“Biraz
edepli ol be adam” babından söylenir “Edep ya hu!”
Ve;
“Bir kimse, muhatabı olan birinin sözlerinde, tutum ve davranışlarında edebe
aykırı gördüğü bir durum karşısında, nazikçe kendisini uyarmak istediği zaman
kullanır bu ibareyi.

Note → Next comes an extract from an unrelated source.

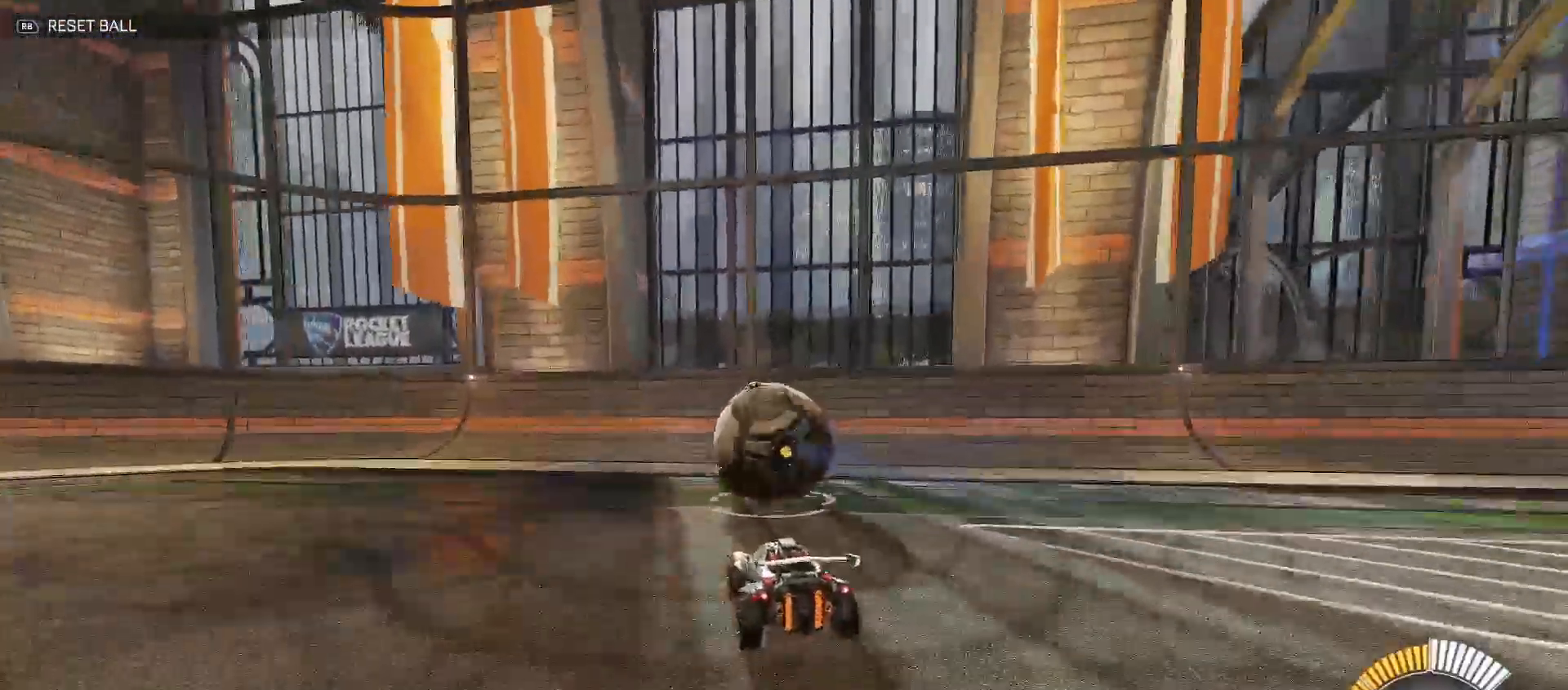
{"dt_ms": 500, "buttons": ["B", "R2"], "left_stick": "center", "right_stick": "center", "events": [[133, "R2", "down"], [267, "B", "down"]]}
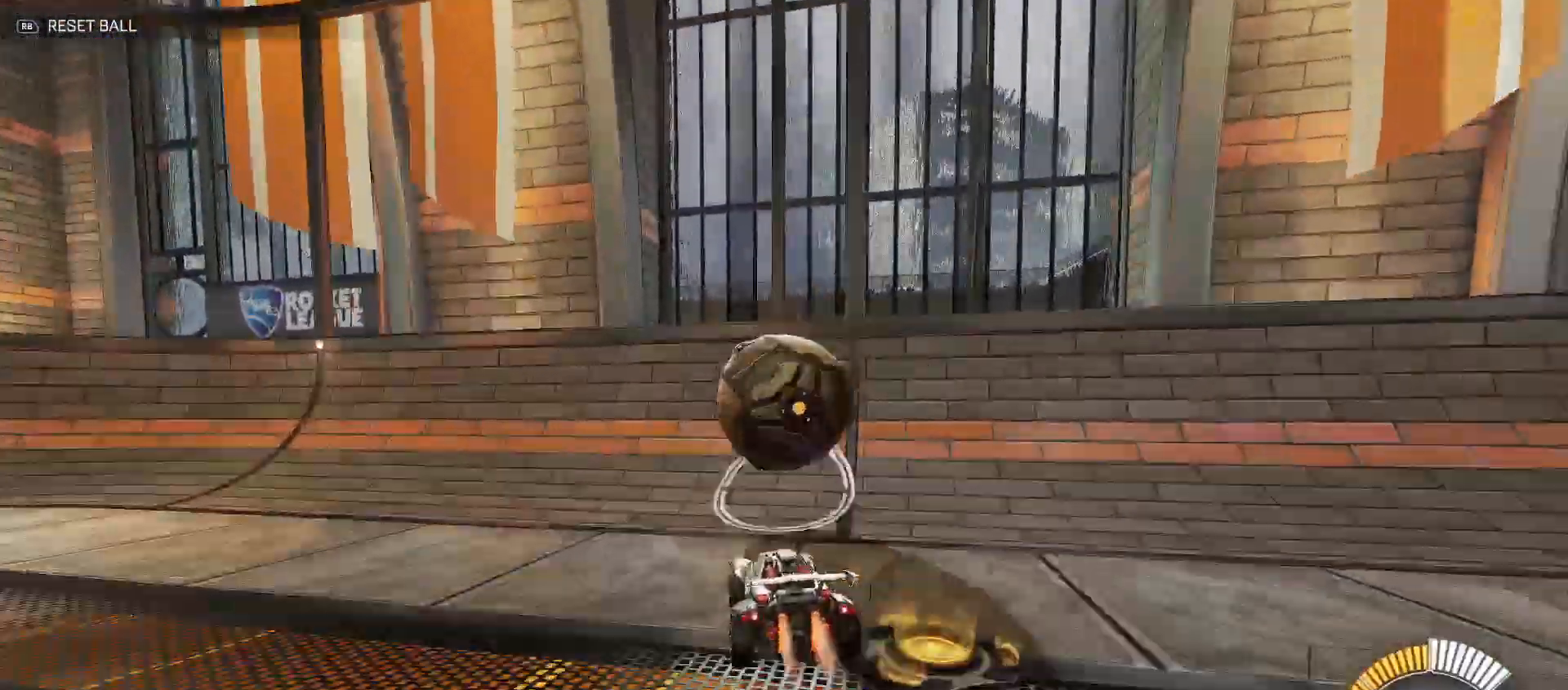
{"dt_ms": 500, "buttons": ["R2"], "left_stick": "down", "right_stick": "center", "events": [[50, "left_stick", "right"], [67, "B", "up"], [117, "left_stick", "center"], [167, "B", "down"], [250, "left_stick", "right"], [283, "B", "up"], [333, "L2", "down"], [383, "left_stick", "down"], [400, "A", "down"], [500, "A", "up"], [500, "L2", "up"]]}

Ona edep dışı davrandığını hatırlatır ve edepli olmaya
davet eder” diye biraz geniş bir tarifi vardır.
O
zaman “Edep” kelimesinin anlamına Türk Dil Kurumu sözlüğünden bakmakta da yarar
var:
-“Toplum
töresine uygun davranma. İyi ahlâk, incelik, terbiye.”
Kitaptaki
tarifine uygun, istismar edilmeden ve de empati yaparak kullanıldıktan sonra
gelin hep beraber söyleyelim:
EDEP
YA HU!
YETER
YAHU!
Soracaksınız
ki; “Niye taktın bu kadar ‘edep’e?”
Nasıl
takmayayım ki?
Ahlâk,
incelik, terbiye, toplum töresi gibi empati yapmasını becerebilen insanlara
uyan hasletleri mealinde bulan bir sözcüğü, bu ülkede en çok bunları rafa
kaldırmış siyaset erbabı kullanıyor ise gel de takma bakayım!
Öyle
bir siyaset erbabı ki;
Kendine
helâl saydığını başkasın haram kılar!
Dün
ak dediğine, bugün kara der!
Yalanı
kendine mubah, topluma günah sayar!
İyilikleri
hep kendine yazar, kötülükleri karşıya kayıt eder!
Bunca
hezeyana rağmen, iki de bir yine aynı teraneyi çekerek karşısındakini rencide
etmeye çalışır durur!
Halkta,
kendinin “Doğrucu Davut”, karşısındakilerin “Yanlış Mahmut” oldukları algısı
yaratmak için elinden ne geliyorsa yapar!
Yapar
yapar da; yine de bu işi cümle alemin gözünün içine baka baka sürdürür!
Yetmedi
mi?
Hep
birlikte bağıralım:
“YETER
YAHU!
SUSUN
YAHU!
Birlik
ve beraberliğe en çok muhtaç olduğumuz kara, kapkara günlerin içinde cümle ahali
can korkusu yaşarken; dünya birbirinden medet umarken!
Az
veya çok herkes karınca kararınca işin ucundan tutarken, tutmaya çaba
gösterirken!
Yardımlaşmaya
çalışırken!
Neden
halâ paralel? Neden halâ fetö? Neden halâ pkk?
Neden,
eksik veya fazla yapılan her teşebbüse, bu mendeburları gündeme taşıyarak
benzetme yapmak, kılıf uydurmak, engel olmak?
Neden
hiç düşünülmez?
Birileri
çıkar da; “Dinime küfreden bari Müselman olsa” derbi meseleni hatırlatıp;
açılım sürecini, barış turlarını, sınırdaki mahkeme kapılarını, Şivan Perver
ile zılgıt çekmeleri, Oslo deplasmanını, Dolmabahçe rövanşını hatırlatmaz mı?
Ergenekonların,
Balyozların, satılan sorularla üniversite kazandırmanın, açıktan devlet memuru
olmanın, makam kapmanın, milletvekili sandalyesine oturmanın, kozmik odaları
girmenin, hangi paralelde, ne zaman icra edildiğini sormaz mı?
Siyaset
olsun diye, her şeye muhalefet etmeyi adeta meslek haline getirmenin de doğru
olmadığını neden anlamadıklarını merak etmez mi?
Bin
yılda millet olunamaz iken, bir günde milliyetçi olanlarla aynı davanın adamı
imiş gibi saf tutmanın literatürde kaydı bulunup-bulunmadığına bakmaz mı?
Sanki,
bunları vukua getiren sadece başkaları imişcesine, karşıt gördüğüne onca
yakıştırma yapılır mı? Bunca söz söylenebilir mi?
Sırf
bunları hatırlayıp, hep birlikte haykıralım:
SUSUN
YAHU!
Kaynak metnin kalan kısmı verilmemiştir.